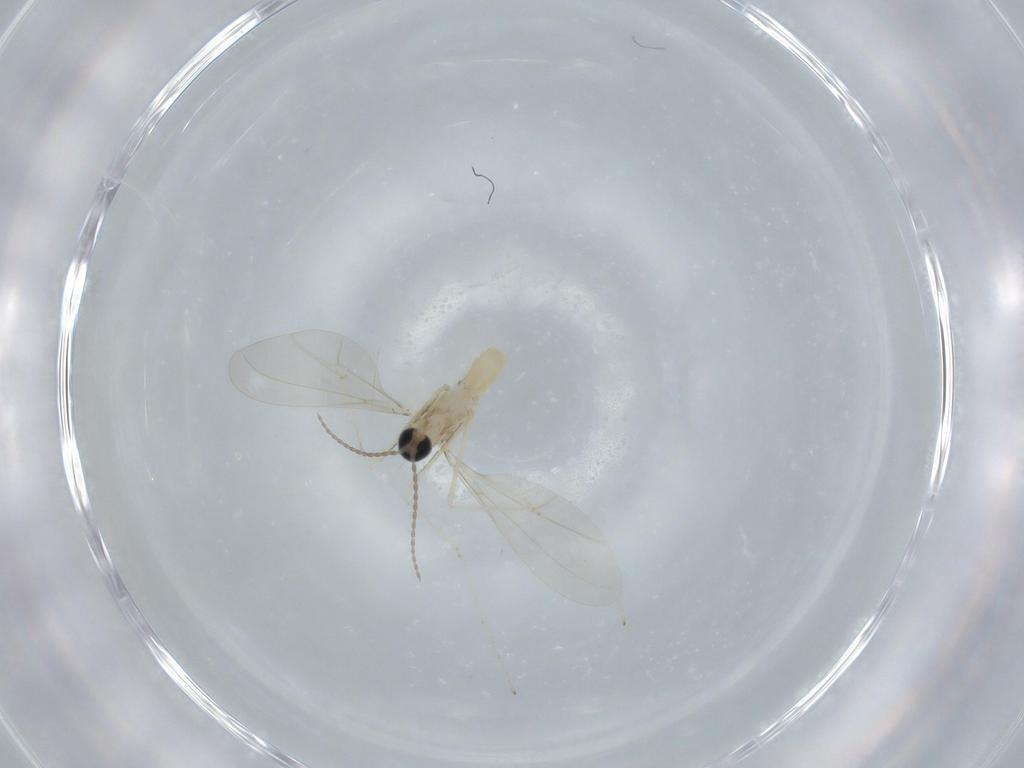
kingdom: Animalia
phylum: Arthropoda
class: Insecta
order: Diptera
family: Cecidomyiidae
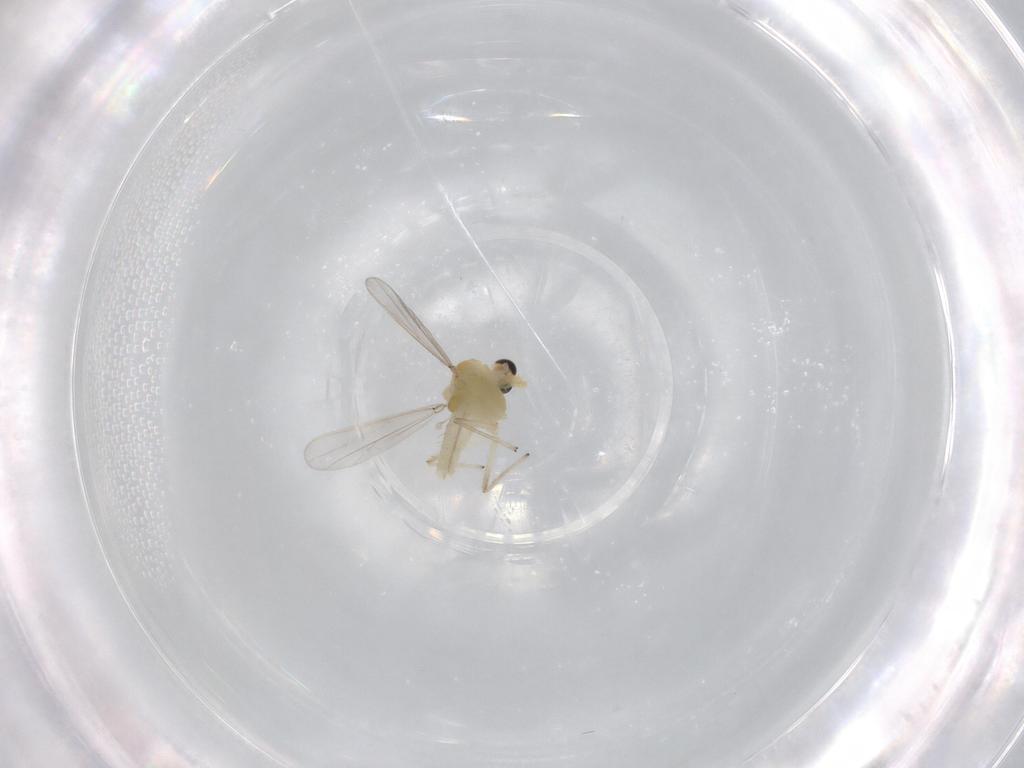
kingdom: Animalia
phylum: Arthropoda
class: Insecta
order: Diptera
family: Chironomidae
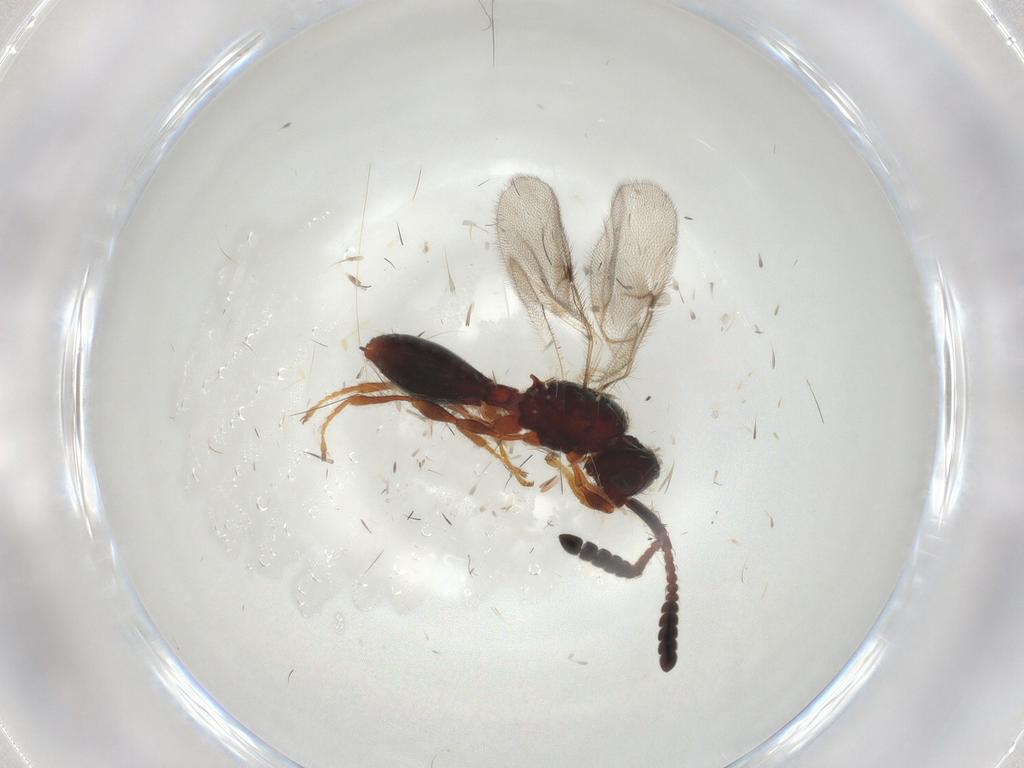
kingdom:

* **What you need to do**
Change each "phylum" in the entries to "division" and write the lines out again with everything else unaltered. Leave the pictures out.

* **Exercise solution**
kingdom: Animalia
division: Arthropoda
class: Insecta
order: Diptera
family: Cecidomyiidae
kingdom: Animalia
division: Arthropoda
class: Insecta
order: Diptera
family: Chironomidae
kingdom:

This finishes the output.